A Fórmula 1 oficializou a decisão de não substituir etapas canceladas no Oriente Médio durante o calendário de 2026. A instabilidade geopolítica na região, marcada por tensões constantes entre o Irã e os Estados Unidos, inviabilizou a realização do Grande Prêmio do Bahrein, que estava sendo cogitado para ocorrer entre as provas de Baku e Singapura.
Desafios logísticos da Pirelli no transporte de pneus
O planejamento para uma corrida de Fórmula 1 exige uma complexa operação de transporte que demanda, no mínimo, 15 semanas de preparação. Segundo Dario Marrafuschi, novo chefe de automobilismo da Pirelli, a categoria não dispõe mais do tempo necessário para garantir a logística de pneus e equipamentos com segurança e eficiência.
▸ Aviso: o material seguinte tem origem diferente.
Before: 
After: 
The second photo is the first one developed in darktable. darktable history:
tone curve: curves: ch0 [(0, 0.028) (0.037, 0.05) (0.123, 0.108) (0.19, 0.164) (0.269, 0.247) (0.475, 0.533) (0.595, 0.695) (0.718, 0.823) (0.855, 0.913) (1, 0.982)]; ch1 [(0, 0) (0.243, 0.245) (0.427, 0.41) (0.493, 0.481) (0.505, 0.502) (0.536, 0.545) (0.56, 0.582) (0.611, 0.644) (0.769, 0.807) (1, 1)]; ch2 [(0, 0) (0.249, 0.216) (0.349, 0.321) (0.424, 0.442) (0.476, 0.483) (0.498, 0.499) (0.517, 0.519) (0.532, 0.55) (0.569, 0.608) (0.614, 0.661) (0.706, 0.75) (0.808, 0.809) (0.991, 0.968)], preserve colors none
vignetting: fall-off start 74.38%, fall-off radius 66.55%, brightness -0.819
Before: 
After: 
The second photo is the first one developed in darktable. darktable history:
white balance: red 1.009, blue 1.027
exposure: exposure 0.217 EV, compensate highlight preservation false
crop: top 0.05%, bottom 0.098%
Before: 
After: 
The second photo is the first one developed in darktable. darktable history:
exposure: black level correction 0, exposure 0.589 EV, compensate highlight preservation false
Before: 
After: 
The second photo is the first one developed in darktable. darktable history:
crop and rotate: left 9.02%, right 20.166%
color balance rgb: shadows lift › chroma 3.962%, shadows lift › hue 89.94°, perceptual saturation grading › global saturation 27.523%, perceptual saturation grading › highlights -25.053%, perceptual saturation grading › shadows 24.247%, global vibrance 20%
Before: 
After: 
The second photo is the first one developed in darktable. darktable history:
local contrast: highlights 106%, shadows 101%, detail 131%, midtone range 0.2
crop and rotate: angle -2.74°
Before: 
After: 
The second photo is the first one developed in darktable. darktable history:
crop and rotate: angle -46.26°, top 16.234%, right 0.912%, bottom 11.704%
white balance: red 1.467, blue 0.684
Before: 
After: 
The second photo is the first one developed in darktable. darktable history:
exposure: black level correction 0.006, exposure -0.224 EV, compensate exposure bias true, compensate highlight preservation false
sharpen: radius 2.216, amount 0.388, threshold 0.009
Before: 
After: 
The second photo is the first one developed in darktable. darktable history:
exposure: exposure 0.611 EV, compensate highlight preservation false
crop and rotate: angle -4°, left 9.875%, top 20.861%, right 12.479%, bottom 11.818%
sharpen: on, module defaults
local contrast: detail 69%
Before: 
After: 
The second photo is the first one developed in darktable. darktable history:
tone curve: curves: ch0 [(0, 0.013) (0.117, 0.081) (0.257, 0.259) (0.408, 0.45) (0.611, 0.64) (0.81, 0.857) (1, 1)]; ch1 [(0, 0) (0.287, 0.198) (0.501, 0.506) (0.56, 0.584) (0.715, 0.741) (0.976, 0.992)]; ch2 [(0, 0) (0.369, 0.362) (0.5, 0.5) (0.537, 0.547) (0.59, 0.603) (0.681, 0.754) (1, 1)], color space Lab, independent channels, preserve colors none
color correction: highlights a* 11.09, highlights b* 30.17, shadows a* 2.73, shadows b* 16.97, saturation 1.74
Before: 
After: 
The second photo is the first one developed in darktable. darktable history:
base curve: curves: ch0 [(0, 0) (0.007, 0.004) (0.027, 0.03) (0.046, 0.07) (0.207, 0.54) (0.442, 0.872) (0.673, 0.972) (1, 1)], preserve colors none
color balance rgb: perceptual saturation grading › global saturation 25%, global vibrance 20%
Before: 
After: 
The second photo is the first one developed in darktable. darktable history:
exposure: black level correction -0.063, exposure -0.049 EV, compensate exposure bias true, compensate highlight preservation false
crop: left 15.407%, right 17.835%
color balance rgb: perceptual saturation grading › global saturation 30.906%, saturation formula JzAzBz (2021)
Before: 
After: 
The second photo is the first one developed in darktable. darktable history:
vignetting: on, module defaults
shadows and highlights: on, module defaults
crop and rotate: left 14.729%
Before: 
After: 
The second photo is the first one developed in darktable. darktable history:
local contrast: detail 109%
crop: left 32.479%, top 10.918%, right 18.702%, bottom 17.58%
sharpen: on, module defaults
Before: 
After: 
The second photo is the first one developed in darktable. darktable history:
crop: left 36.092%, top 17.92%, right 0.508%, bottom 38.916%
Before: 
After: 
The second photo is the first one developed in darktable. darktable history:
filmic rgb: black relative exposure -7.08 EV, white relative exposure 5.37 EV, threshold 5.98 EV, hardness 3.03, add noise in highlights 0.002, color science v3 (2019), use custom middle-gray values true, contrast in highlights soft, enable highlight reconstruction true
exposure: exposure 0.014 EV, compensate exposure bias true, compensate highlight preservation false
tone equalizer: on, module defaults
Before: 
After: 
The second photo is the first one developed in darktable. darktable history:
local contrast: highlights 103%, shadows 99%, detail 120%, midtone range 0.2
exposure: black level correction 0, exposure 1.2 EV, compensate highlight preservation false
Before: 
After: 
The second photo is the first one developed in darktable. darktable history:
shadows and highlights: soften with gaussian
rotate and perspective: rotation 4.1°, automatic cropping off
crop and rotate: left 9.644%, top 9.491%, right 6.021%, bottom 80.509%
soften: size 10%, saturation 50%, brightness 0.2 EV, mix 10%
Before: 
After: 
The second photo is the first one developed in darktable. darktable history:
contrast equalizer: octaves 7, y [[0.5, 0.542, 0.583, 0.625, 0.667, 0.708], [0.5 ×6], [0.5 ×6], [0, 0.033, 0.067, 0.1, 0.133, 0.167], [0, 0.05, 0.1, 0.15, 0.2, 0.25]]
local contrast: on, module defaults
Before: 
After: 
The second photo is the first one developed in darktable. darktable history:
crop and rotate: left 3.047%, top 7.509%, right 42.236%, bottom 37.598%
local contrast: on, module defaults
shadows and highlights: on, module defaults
A incerteza sobre as rotas marítimas tornou o planejamento operacional impraticável. A fabricante de pneus destacou que a imprevisibilidade sobre a estabilidade na região do estreito de Ormuz impede qualquer garantia de entrega pontual para as equipes e para a própria organização do evento.
Gargalos marítimos e riscos de segurança
A logística da categoria enfrenta dois pontos críticos principais: o estreito de Ormuz e a área do mar Vermelho controlada pelos rebeldes houthis. O trânsito de navios de carga tornou-se extremamente arriscado devido aos ataques frequentes na região de Bab al-Mandab, diante do Iêmen.
Para contornar esses perigos, a alternativa seria navegar ao redor de todo o continente africano, uma manobra que aumentaria drasticamente os custos e o tempo de trânsito. Mesmo com essa rota alternativa, a chegada ao golfo Pérsico ainda exigiria a passagem pelo estreito de Ormuz, mantendo a vulnerabilidade logística da operação.
Inviabilidade de rotas terrestres alternativas
Embora tenha sido cogitada a possibilidade de utilizar o canal de Suez e realizar o transporte terrestre a partir de Jeddah, na Arábia Saudita, a ideia foi descartada como puramente teórica. A tensão de segurança na região saudita não oferece as garantias mínimas exigidas pela Fórmula 1 para o deslocamento de cargas de alto valor.
Diante desse cenário, a categoria priorizou a segurança de seus colaboradores e a integridade da cadeia de suprimentos. Conforme reportado pelo Motorsport.com Itália, a decisão final reflete a impossibilidade de prever a viabilidade das rotas, tornando o reagendamento um risco inaceitável para o campeonato mundial.